The overall theme is that the way out of all your difficulties is conquest. There are definitely other ways to win, and other ways to deal with the problems you outline, but you can rely on conquest as your initial approach as you learn the game on lower difficulty levels. Kill thy neighbors and steal their cities, and do it as early as possible. Even if you approach the game at first with the sole intent of conquering everybody and winning a Domination victory, you will pick up the mechanics of the other systems you need to win even a military victory. Expertise in these other sub-systems of the game will allow you to be a pacifist in the future if that's more in your natural style. But until then, take inspiration from the warmongers and conquerors of history. Gandhi is for later, be Chandragupta for now.
1. I made this thread over a year and half ago, so I have no idea why this thread was resurrected by the person a few posts above yours.
2. It's not that I don't know how to play civ. I've played civ since the 1980 board game. My problem was that, after Civ 5, Civ 6 seemed really different ... much more aggressive, much more geared to simply fighting. Since I was still very early in the game, my main question was if this was typical, or if I was simply having a bad first game.
I've barely touched the game since, not because it's a bad game, but just waiting until some of the expansions are a little cheaper because I'm a cheapskate.
That said ... thank you for you advice.
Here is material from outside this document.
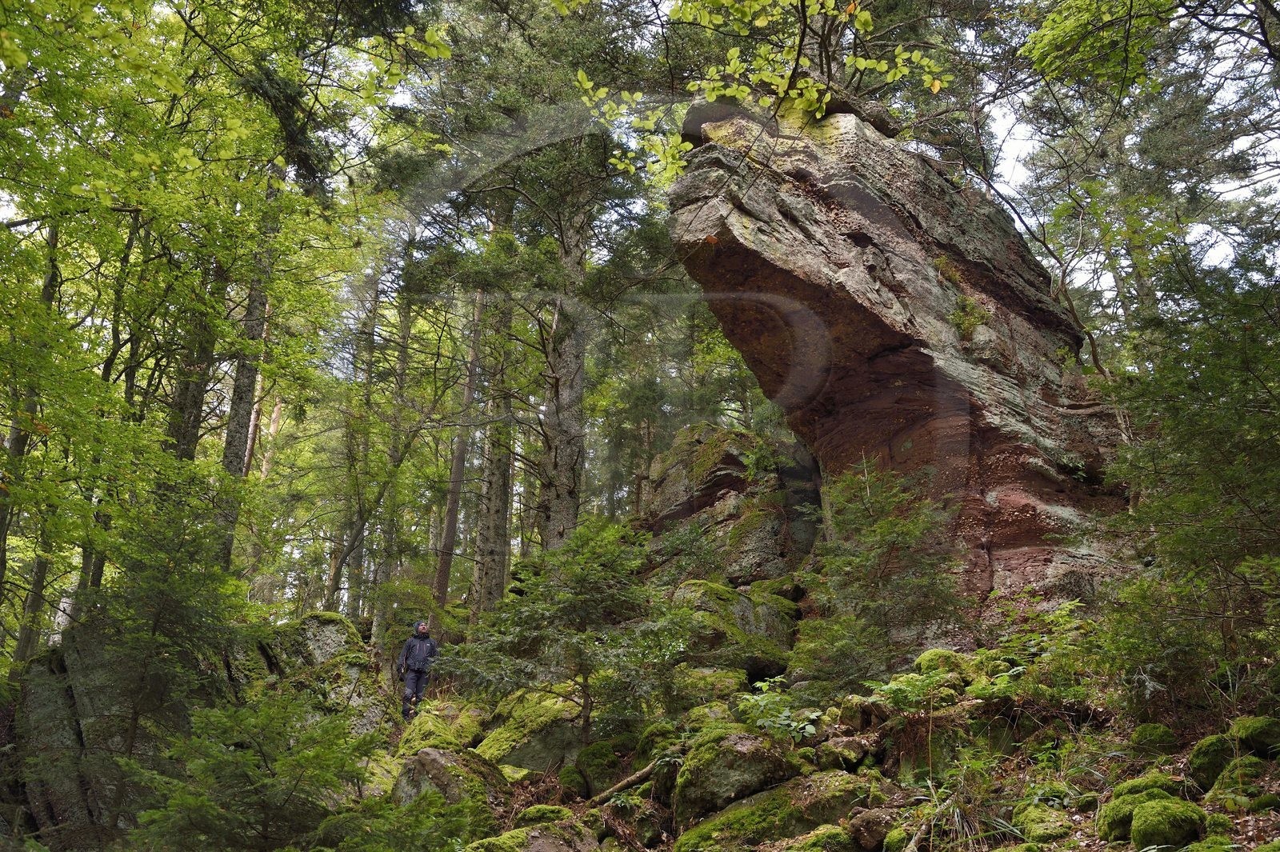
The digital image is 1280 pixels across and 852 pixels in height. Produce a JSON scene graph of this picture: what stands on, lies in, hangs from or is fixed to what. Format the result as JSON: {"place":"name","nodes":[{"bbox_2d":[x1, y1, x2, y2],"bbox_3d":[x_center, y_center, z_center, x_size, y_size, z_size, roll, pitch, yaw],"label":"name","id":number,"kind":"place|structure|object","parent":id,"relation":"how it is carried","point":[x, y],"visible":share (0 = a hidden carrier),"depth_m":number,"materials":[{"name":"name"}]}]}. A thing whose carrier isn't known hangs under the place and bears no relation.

It was very detailed.
As long as you don't go conquering cities, you'll only get the grievances/warmonger penalty from declaring war (try to use a Casus Belli to minimise that). It's the easiest way to get rid of unwanted religious units if your Faith production isn't on par with others.
Another way is to simply use Apostles with the Debater promotion, along with any other bonuses you can stack and simply kill any religious units with Theological combat. Even if they send them en masse, they'll still have a hard time converting your cities with the constant drops in pressure from dead religious units.